No, this is not a new garden city, advertising its charms.  Pines is a gated community somewhere in North America, after most of society has collapsed.  In this, her debut novel, acclaimed US author Edan Lepucki, graduate of the famous Iowa Writers’ Workshop and acclaimed for her short stories, gives her take on the near future.

Central characters Cal and Frida have fled from Los Angeles and live in the wild.  Earthquakes and freak weather have left a trail of destruction:  cities have shut down, there is no Internet, no law and order.  Somehow, the privileged few have pre-empted disaster and shut themselves up in safety.

Calvin (known as Cal, short for ‘California’, his nickname) is an idealist.  Safety, for him, is the two of them going it alone, in a grim shed in the back of nowhere.  Two years in, they grow their own food and eke out domestic supplies brought with them or bartered from August, a mysterious itinerant trader.  Life is hard, and lonely.  Conditions improve when newly-discovered neighbours take poison and die, leaving a more comfortable home to move into.

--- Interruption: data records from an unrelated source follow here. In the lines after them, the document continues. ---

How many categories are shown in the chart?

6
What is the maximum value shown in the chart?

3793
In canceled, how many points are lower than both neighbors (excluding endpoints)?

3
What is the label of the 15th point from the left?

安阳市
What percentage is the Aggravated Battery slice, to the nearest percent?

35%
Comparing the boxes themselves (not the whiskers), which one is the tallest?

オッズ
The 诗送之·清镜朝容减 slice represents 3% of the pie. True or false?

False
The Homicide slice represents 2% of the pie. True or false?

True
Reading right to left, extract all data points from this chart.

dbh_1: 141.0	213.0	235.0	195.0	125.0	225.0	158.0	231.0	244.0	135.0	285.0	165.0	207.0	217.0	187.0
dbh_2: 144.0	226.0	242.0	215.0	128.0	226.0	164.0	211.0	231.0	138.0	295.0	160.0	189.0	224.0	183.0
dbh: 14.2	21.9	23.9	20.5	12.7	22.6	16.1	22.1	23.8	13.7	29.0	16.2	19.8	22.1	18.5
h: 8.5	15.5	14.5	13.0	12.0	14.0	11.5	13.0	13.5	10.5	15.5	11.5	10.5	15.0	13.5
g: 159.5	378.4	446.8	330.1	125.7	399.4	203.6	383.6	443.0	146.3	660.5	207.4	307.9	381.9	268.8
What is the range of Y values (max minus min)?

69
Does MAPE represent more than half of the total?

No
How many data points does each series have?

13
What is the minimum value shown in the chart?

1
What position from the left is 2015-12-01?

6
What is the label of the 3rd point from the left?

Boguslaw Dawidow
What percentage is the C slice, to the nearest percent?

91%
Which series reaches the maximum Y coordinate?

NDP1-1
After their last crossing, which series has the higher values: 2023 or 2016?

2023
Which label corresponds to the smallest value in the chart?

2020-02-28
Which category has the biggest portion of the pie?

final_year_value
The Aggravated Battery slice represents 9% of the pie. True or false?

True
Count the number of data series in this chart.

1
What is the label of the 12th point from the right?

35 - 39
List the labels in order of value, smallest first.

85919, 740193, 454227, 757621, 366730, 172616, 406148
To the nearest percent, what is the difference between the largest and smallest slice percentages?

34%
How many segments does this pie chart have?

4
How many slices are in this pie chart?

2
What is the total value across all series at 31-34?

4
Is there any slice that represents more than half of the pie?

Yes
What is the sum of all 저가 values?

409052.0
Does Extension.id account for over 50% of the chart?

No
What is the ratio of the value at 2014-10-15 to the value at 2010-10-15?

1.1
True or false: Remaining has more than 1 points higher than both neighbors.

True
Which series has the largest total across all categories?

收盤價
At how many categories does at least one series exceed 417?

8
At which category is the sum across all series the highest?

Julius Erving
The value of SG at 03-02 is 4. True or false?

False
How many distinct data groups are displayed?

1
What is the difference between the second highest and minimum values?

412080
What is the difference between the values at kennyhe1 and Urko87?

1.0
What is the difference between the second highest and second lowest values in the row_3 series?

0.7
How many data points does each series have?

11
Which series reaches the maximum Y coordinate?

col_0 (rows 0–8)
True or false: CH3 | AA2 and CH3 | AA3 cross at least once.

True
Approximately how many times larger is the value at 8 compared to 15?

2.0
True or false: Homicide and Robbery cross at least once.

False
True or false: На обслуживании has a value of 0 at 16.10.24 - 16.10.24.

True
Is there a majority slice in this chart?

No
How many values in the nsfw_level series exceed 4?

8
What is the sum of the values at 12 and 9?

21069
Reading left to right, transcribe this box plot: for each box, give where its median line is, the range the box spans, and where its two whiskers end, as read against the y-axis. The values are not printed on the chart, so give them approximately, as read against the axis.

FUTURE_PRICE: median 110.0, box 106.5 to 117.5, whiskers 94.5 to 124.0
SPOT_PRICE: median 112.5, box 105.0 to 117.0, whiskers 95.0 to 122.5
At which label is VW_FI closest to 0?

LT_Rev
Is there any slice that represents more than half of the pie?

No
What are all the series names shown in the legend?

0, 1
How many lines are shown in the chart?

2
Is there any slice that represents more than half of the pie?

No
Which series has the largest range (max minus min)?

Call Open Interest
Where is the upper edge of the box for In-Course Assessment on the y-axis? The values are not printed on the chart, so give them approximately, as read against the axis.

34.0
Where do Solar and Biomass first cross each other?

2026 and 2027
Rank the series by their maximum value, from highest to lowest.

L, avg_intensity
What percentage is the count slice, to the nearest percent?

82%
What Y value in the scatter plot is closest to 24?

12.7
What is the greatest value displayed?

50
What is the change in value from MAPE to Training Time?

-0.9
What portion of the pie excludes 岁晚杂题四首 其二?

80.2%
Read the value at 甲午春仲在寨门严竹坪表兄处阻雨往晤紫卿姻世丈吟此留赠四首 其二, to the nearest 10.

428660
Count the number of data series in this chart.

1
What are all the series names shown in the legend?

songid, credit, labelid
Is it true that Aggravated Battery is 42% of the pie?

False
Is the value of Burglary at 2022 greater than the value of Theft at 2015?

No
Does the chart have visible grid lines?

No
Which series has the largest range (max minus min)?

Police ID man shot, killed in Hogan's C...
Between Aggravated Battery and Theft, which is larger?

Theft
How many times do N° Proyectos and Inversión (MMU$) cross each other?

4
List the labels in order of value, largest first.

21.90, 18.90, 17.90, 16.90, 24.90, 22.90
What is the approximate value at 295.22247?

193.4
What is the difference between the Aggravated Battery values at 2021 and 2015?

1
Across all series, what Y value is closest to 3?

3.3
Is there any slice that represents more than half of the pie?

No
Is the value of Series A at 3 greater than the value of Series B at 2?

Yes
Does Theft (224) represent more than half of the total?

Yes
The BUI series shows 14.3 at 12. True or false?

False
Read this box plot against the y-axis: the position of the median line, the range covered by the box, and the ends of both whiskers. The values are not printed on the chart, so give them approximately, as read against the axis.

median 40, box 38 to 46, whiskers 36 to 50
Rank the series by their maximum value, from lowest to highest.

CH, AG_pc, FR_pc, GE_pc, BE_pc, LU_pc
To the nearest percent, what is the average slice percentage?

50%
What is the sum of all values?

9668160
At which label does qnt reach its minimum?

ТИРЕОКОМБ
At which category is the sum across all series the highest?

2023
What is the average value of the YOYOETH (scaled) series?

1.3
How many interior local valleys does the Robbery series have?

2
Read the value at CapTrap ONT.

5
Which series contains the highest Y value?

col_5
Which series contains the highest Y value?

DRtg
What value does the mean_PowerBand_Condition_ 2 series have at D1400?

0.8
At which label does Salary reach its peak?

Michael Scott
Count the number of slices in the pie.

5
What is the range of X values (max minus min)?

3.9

Frida thinks she is pregnant.  She longs for safety, and friends.  In time, she and Cal agree to go looking for a local community they’ve heard about.  This place is not one of the privileged ones.  It is a ghost town, occupied by revolutionaries and run on commune principles.  Nonetheless, it too has guards and keep-out signs, of a kind.  Cal and Frida are captured and taken to its leader, Micah.  Way back, Micah belonged to something called the Group, originally formed for protection against violent, selfish elements.

As Frida settles in, and becomes celebrated for her baking, Cal is let into some of the community’s secrets.  But much is unexplained.  Why are there no children here?  Where do supplies come from?  Who are the Pirates?  Why must Frida keep quiet about her pregnancy?  How trustworthy is Micah?  Will they be allowed to stay?

The denouement is chilling.  Nonetheless, this whole story feels like a fairytale compared with what is likely to happen.